> **Objectifs**
A: D'après l'extrait sur la prospective urbaine, pourquoi serons-nous les contemporains des conséquences de nos actions ? Répondez en une à trois phrases.
B: Poursuivez le texte sur la prospective et l'invention de la ville après sa dernière phrase.

De la prospective à l’action : quand la science fiction aide à inventer l’urbain

Pour la deuxième édition du festival Building Beyond, Leonard, La Fabrique de la Cité et la Fondation VINCI pour la Cité ont réuni pendant deux semaines 70 faiseurs de villes, chercheurs, architectes, ingénieurs et artistes pour questionner les échelles des villes et penser ainsi l’avenir des territoires et des infrastructures. Pour cette matinée, nous avons pensé le passage à l’action avec Mathieu Baudin, directeur de l'Institut des Futurs souhaitables et Catherine Dufour, autrice de science-fiction et membre du collectif d’écrivains Zanzibar. Et si penser la ville, c’était déjà la réinventer ?

Prospective à l'action

La prospective pour anticiper la ville

La prospective, c’est avant tout le sentiment que l’être humain saura se remettre en question et appréhender l’incertitude de l’avenir. Si aujourd’hui, la prospective est une réponse aux questionnements liés au futur, Mathieu Baudin soulève une autre piste : celle du développement durable, qui impose des questions fondamentales : où va-t-on, comment et avec qui ?

Persiste toutefois la principale difficulté : parvenir à se projeter dans un ordre social différent du nôtre. Tenter de prévoir le futur est le prétexte idéal pour introspecter le présent et le passé. Les anticipations et les récits se construisent en assemblant des données et variables ; on ne regarde simplement pas dans la même direction. L’étude de l’avenir se concentre sur nos comportements et sur nos capacités à se poser les bonnes questions : « Depuis la nuit des temps, on cherche à anticiper pour ne pas subir », explique Mathieu Baudin.

Bonne nouvelle, notre action sur le monde est plus rapide que prévu ! Nous sommes donc en mesure d’en observer les effets, et nous allons être les contemporains des conséquences de nos actions. « Aujourd’hui, il y a plus de risques à bouger qu’à ne pas bouger », souligne le directeur de l’Institut des Futurs Souhaitables. L’impact de la révolution numérique est par exemple aussi important que celui de l’imprimerie. Il faut savoir écouter les signaux faibles et anticiper les évolutions.

> **Données fournies**
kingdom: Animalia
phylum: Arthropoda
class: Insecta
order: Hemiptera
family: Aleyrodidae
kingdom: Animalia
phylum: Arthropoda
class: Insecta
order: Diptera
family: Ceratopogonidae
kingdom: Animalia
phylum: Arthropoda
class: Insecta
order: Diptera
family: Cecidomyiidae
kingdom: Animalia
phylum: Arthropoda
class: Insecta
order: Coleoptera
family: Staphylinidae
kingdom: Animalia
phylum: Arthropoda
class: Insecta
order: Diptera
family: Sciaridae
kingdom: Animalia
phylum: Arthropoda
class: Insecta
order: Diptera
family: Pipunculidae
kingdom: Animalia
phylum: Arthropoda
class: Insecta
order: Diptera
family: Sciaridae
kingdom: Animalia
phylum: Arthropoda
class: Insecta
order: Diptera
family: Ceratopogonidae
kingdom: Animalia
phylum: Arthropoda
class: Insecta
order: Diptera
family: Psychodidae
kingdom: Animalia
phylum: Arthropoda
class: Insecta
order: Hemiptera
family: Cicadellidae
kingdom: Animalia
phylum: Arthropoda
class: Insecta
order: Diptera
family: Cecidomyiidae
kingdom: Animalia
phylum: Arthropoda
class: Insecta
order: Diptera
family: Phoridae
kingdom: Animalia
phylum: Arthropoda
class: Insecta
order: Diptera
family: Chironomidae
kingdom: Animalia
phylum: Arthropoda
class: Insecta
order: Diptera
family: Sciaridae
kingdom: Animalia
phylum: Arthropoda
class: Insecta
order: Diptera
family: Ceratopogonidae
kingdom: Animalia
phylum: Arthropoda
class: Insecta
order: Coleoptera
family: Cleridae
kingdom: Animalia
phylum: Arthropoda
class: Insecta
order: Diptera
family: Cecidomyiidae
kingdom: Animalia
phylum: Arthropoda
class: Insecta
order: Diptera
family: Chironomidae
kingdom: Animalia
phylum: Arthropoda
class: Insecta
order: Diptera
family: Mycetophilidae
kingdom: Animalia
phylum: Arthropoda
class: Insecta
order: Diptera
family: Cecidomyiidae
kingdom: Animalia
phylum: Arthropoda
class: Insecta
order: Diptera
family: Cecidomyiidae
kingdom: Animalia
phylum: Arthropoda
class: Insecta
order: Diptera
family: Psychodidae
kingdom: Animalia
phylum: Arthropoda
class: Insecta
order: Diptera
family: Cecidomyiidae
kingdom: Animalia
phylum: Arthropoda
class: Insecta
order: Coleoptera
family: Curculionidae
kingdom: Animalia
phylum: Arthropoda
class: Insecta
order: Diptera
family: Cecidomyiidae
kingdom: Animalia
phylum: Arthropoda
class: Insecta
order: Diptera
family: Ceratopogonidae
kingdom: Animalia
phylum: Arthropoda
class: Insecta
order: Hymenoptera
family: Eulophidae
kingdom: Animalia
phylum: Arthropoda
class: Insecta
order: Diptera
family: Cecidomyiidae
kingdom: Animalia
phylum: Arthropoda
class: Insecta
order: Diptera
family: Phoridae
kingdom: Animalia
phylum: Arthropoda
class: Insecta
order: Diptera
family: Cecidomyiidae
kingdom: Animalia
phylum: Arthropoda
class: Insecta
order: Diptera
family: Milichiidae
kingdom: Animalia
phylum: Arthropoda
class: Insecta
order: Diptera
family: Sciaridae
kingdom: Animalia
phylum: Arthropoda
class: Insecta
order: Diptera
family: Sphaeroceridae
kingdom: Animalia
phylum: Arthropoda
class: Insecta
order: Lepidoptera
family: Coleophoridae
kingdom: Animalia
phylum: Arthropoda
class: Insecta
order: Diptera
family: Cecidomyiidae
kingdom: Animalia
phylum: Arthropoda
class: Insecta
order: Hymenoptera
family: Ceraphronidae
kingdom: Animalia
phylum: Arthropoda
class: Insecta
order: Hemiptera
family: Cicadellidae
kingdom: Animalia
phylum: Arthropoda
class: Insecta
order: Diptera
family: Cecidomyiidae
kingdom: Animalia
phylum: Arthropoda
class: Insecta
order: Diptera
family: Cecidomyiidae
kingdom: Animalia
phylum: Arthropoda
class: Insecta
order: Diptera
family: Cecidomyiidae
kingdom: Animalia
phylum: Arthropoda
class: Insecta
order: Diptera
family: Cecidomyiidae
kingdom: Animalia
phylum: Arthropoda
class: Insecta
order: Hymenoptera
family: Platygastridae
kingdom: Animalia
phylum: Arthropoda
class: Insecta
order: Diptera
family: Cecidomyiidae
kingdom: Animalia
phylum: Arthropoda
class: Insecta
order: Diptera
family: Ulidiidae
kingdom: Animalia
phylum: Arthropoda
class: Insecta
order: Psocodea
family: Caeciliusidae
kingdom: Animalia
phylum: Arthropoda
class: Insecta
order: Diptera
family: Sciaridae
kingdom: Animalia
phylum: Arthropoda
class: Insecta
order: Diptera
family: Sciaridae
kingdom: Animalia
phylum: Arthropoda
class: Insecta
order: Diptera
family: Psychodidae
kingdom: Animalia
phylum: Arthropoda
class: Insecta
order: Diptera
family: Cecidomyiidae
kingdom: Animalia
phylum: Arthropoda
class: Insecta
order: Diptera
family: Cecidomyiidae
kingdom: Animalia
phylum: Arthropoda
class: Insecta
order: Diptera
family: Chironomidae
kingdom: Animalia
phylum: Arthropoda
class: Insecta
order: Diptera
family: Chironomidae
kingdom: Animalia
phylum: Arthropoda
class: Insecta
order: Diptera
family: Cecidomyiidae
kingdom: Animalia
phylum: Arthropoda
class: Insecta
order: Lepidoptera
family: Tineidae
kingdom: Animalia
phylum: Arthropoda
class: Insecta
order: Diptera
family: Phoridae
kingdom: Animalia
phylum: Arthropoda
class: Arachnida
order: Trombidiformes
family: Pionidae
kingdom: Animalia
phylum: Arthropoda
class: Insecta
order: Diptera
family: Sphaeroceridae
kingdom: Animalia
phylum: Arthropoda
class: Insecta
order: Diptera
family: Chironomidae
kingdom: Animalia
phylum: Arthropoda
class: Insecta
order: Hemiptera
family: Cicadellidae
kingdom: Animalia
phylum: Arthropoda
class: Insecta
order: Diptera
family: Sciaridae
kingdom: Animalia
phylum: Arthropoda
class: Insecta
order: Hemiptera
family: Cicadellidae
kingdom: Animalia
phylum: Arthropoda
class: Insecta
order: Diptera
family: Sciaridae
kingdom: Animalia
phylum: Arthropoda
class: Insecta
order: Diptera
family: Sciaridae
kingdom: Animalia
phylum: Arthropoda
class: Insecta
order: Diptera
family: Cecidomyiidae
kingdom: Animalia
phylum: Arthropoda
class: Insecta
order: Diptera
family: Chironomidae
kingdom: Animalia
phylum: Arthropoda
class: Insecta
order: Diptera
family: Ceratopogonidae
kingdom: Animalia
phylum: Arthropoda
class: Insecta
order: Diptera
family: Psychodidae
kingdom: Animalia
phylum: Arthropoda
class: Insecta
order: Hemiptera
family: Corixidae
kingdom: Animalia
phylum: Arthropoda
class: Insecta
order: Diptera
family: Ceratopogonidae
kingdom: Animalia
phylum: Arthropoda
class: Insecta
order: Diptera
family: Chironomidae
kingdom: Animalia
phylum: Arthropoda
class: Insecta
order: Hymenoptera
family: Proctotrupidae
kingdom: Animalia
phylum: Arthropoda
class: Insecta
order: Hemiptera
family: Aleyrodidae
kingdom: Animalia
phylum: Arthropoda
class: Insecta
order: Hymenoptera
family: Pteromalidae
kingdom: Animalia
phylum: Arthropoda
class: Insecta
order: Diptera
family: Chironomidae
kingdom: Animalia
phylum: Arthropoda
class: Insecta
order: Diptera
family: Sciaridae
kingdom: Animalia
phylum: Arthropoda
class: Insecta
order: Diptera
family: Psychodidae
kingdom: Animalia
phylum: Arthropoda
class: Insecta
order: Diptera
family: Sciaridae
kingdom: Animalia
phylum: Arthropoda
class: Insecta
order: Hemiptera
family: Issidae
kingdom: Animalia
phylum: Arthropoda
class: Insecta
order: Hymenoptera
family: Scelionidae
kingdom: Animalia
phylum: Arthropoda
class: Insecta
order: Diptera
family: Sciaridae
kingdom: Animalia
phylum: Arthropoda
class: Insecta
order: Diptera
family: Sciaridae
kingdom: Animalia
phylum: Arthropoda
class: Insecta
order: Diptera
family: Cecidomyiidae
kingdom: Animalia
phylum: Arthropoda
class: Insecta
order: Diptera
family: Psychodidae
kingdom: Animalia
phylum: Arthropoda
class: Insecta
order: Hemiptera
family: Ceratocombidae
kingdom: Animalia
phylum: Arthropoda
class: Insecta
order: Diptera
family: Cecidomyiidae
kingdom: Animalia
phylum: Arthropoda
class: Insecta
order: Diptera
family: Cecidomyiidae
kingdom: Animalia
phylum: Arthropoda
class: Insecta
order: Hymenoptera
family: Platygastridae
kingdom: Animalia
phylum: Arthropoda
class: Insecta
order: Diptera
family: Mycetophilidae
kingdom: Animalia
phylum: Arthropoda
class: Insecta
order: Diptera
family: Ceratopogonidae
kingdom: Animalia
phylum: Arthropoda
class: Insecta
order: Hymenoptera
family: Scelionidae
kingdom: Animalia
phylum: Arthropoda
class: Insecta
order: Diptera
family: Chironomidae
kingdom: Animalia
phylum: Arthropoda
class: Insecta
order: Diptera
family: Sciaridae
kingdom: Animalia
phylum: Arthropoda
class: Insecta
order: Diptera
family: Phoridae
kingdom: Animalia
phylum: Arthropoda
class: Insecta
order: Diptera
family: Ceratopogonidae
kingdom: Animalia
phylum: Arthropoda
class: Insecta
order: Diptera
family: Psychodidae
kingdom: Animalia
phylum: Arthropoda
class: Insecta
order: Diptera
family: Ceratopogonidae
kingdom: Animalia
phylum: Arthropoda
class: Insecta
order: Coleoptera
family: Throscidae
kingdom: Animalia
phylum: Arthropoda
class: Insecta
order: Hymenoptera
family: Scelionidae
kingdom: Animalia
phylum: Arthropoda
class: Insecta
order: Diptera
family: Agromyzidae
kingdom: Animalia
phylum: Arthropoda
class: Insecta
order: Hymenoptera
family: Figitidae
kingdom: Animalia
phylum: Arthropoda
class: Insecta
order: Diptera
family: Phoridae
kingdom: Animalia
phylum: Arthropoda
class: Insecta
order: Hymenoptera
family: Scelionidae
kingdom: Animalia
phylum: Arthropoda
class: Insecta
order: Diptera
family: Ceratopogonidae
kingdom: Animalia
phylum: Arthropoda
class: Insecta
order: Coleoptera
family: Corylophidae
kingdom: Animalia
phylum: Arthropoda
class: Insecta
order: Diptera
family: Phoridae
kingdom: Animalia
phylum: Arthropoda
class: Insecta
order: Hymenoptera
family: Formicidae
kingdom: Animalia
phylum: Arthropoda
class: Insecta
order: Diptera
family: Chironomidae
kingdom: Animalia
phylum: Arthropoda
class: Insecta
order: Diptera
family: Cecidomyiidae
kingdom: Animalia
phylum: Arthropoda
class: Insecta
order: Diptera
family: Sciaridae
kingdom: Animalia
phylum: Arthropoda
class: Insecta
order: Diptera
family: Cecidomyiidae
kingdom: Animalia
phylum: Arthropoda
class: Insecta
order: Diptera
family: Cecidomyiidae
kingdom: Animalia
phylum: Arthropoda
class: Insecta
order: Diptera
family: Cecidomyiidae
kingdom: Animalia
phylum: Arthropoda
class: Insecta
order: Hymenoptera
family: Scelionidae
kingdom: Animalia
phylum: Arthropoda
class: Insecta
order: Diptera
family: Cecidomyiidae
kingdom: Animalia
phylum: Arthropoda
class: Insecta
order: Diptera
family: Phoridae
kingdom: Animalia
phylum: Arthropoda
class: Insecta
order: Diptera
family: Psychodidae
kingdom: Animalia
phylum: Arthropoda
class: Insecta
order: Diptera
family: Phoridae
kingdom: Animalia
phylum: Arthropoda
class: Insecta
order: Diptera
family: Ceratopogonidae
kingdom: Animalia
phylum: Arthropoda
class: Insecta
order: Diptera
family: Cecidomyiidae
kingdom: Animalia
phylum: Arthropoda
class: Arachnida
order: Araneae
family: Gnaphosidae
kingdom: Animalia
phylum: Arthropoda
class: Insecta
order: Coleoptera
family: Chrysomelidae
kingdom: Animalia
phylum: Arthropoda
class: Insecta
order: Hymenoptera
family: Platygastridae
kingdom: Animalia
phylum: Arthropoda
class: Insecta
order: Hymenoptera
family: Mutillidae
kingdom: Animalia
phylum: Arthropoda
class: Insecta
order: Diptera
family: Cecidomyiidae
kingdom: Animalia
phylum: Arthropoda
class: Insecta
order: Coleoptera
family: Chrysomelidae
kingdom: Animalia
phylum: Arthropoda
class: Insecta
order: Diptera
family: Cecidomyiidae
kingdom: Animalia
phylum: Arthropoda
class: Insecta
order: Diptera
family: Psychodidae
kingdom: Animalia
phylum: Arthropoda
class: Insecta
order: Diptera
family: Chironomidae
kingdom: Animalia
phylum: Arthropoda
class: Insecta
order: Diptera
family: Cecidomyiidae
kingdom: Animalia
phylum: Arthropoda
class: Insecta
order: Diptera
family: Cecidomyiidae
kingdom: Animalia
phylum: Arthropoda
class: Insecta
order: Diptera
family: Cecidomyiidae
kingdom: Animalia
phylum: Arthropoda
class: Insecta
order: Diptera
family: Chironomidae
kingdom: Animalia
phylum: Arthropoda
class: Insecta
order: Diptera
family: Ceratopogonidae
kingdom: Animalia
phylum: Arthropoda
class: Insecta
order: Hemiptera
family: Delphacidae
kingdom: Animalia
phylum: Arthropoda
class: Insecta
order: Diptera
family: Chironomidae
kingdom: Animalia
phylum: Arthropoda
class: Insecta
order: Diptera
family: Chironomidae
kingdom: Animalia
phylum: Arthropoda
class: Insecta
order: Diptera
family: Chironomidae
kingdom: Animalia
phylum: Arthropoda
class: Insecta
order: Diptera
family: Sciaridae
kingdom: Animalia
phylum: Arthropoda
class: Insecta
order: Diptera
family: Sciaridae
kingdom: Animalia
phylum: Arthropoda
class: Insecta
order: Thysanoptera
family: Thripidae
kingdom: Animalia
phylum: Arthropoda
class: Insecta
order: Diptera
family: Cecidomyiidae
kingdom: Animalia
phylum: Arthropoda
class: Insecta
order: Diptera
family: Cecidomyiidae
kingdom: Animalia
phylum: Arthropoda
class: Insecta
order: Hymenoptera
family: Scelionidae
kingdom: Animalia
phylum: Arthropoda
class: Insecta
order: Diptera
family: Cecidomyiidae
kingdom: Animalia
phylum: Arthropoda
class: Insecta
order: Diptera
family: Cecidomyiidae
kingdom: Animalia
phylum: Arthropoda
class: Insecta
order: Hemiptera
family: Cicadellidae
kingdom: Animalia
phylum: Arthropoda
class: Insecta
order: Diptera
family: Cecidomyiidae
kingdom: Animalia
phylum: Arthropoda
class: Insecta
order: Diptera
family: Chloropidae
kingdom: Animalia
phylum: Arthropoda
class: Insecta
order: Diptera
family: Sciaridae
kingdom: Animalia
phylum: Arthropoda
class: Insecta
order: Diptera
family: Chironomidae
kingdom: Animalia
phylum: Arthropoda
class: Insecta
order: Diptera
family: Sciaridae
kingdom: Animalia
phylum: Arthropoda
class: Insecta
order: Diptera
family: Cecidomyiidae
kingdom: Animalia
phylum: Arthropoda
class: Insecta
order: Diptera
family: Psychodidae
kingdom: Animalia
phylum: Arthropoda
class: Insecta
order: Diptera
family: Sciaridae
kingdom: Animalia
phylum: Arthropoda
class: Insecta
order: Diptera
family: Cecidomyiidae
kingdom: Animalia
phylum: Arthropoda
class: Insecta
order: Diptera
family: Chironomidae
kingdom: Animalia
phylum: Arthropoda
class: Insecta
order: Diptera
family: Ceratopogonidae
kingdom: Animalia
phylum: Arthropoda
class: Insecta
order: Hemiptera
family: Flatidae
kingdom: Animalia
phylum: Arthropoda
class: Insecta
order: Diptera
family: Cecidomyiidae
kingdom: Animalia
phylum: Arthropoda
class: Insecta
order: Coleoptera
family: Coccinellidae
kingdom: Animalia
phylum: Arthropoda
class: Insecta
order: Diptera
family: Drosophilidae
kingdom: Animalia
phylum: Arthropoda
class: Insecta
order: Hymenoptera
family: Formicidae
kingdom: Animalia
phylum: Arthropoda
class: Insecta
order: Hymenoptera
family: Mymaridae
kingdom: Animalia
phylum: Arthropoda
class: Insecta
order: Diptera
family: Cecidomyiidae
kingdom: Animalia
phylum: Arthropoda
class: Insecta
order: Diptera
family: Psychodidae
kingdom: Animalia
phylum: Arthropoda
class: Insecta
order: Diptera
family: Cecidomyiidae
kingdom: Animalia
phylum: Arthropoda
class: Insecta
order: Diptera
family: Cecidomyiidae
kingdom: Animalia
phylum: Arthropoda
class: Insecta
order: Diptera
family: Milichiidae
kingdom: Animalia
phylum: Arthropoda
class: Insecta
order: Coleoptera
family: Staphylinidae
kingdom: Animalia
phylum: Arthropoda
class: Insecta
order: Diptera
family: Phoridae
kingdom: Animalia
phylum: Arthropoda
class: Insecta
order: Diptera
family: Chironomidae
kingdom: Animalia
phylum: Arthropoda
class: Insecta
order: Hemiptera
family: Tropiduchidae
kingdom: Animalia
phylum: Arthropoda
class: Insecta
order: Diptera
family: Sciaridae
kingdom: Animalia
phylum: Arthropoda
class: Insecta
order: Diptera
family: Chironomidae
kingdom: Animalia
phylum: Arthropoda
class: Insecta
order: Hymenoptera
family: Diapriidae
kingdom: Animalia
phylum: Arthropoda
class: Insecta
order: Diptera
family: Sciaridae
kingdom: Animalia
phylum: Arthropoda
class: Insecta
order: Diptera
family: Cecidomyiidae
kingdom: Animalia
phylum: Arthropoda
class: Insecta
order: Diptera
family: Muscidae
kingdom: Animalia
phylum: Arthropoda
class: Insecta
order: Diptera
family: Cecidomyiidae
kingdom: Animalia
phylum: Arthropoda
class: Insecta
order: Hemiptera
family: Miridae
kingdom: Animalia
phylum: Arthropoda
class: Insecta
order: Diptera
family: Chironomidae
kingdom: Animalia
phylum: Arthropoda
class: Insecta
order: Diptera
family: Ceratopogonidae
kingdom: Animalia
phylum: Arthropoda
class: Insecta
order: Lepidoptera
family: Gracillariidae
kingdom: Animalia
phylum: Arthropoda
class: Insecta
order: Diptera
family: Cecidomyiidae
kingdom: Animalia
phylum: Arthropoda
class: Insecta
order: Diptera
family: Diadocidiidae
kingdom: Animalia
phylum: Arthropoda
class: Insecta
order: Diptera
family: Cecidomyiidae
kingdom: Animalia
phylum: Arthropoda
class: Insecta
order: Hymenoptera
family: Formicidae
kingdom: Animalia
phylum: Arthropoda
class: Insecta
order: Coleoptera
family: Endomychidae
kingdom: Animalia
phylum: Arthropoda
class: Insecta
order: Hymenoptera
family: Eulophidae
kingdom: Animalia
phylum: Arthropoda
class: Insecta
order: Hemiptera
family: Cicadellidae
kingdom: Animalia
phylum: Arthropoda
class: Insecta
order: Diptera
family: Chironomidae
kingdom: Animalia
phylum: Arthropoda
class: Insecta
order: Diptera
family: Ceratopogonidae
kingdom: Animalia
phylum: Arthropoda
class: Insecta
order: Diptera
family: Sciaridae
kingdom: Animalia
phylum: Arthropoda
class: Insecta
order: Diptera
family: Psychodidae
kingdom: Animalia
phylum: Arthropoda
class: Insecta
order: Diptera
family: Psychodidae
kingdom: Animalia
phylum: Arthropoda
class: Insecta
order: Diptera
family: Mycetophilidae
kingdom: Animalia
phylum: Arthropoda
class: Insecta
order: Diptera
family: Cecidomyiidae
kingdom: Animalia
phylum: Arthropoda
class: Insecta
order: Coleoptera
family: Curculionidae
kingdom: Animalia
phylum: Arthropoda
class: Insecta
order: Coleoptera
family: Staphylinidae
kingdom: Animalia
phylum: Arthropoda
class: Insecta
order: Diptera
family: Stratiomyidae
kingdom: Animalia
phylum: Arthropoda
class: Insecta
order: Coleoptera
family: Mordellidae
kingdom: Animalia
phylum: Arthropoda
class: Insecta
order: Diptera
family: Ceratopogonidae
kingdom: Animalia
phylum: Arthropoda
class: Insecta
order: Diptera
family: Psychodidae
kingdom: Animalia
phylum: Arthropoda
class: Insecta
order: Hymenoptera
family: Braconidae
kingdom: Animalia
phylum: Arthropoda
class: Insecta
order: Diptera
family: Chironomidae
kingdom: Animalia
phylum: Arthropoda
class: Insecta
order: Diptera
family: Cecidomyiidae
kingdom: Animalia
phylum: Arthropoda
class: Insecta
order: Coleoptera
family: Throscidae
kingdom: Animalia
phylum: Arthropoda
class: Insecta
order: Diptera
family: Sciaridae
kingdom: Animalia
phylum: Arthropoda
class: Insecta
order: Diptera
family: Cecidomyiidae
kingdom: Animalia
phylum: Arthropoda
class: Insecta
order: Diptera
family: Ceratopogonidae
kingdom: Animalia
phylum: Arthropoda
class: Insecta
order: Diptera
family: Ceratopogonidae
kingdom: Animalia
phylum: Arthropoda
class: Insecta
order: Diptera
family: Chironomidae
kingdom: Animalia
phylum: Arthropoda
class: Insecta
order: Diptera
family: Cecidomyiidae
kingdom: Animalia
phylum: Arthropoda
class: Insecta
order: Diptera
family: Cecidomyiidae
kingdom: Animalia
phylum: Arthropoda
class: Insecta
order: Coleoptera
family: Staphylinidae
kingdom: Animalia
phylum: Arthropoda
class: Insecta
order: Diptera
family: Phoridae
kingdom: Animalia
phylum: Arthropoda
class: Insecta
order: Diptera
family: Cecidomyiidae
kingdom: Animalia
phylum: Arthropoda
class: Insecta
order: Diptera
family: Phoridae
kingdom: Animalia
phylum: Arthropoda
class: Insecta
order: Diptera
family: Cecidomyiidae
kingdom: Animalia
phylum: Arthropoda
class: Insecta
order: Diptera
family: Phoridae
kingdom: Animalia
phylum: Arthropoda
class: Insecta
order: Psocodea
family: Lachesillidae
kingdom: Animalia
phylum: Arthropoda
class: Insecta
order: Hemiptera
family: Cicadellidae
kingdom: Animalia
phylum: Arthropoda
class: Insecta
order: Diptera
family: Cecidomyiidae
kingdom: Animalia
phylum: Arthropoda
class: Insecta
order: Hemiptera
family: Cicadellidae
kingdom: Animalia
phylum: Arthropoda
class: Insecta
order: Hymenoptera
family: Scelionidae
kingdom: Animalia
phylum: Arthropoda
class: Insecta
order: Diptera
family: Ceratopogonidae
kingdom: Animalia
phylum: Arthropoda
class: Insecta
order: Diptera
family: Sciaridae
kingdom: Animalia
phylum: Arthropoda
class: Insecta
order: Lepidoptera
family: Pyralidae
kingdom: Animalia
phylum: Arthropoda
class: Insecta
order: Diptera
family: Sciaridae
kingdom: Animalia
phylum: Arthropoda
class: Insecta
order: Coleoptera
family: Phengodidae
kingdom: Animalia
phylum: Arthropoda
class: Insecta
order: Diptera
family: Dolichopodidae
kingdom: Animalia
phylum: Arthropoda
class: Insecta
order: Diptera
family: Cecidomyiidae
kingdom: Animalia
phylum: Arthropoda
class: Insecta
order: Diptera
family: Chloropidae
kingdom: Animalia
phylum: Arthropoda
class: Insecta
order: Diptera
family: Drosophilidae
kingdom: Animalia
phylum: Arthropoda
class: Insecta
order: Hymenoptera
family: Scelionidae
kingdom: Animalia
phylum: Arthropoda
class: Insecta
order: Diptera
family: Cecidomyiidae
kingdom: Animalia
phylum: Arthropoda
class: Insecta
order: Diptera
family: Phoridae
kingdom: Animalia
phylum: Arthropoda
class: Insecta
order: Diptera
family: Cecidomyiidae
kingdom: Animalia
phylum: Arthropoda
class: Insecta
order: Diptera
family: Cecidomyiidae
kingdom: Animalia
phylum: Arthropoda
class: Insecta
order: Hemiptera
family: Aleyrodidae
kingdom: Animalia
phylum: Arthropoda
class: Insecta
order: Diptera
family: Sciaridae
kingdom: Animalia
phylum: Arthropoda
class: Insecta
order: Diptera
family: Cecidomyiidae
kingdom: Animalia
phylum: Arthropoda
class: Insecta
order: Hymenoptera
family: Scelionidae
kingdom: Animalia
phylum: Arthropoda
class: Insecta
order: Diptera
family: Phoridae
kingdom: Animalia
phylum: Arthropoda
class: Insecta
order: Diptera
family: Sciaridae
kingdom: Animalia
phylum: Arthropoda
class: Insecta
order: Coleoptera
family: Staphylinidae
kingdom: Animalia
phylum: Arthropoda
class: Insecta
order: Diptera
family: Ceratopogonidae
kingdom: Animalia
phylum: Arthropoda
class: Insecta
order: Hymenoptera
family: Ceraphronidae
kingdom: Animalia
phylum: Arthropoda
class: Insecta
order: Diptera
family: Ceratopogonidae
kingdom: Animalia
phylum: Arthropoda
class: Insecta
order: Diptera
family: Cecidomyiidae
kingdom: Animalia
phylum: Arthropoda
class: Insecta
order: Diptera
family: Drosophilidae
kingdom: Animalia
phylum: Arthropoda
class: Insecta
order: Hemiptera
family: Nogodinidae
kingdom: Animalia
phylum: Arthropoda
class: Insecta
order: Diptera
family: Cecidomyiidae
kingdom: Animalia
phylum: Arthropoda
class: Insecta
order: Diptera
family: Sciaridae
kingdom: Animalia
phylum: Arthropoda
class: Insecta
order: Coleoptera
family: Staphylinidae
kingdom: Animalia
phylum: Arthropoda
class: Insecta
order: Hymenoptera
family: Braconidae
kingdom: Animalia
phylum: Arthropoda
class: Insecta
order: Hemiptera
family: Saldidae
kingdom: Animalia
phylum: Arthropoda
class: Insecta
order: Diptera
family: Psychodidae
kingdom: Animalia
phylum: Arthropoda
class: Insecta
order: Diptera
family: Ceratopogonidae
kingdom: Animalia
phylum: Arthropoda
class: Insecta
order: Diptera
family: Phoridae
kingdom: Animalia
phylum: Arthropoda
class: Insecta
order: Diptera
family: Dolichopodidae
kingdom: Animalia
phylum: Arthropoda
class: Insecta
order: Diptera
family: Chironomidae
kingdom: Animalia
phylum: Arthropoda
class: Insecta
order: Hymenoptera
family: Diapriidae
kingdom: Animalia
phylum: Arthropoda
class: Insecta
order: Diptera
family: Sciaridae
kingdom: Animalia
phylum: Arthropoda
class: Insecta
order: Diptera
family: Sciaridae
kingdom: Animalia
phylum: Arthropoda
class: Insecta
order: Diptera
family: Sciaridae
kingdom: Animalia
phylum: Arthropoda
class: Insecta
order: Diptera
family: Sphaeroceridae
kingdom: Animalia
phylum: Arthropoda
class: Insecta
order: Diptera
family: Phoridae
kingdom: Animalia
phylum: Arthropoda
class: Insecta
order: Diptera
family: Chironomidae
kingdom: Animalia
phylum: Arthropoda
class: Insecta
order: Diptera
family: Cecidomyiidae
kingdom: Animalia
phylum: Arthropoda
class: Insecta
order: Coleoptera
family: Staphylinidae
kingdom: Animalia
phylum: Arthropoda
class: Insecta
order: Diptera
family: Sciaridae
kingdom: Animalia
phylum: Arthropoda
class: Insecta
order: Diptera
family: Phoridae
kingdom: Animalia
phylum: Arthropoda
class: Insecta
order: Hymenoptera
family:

> **Réponses dans l'ordre**
A: Notre action sur le monde est plus rapide que prévu. Nous sommes donc en mesure d'en observer les effets, et nous serons ainsi les contemporains des conséquences de nos actions.

B:
Dépasser la dystopie pour imaginer le futur

De son côté, la science-fiction nous propose souvent des futurs très sombres. La dystopie, cette « science fiction d’alerte », cherche à attirer l’attention du public sur un avenir en train de se réaliser : mettre en valeur des futurs possibles mais non désirables pour influer positivement sur le présent. Depuis l’incontournable 1984 de George Orwell (1948), qui avait anticipé notre attachement à Big Brother et l’intégration des écrans dans nos vies, aux Furtifs, dernier chef d’oeuvre d’Alain Damasio. Si la dystopie est le genre le plus adopté, une utopie a tout de même émergé avec City de Clifford Simak (1952)… En se débarrassant de l’espèce humaine.

Catherine Dufour
Catherine Dufour, autrice de science-fiction

Le genre qui nous intéresse aujourd’hui est la science-fiction de proximité, celle dont les humains sont responsables. Parmi les oeuvres les plus plébiscitées, Neuromancer de William Gibson (1984), à l’origine du mouvement Cyberpunk, qui a pour  accroche « high tech / low life ». En prenant en compte les prévisions de Greenpeace, Catherine Dufour a d’ailleurs publié son propre roman dans ce mouvement : Le goût de l’immortalité (2005).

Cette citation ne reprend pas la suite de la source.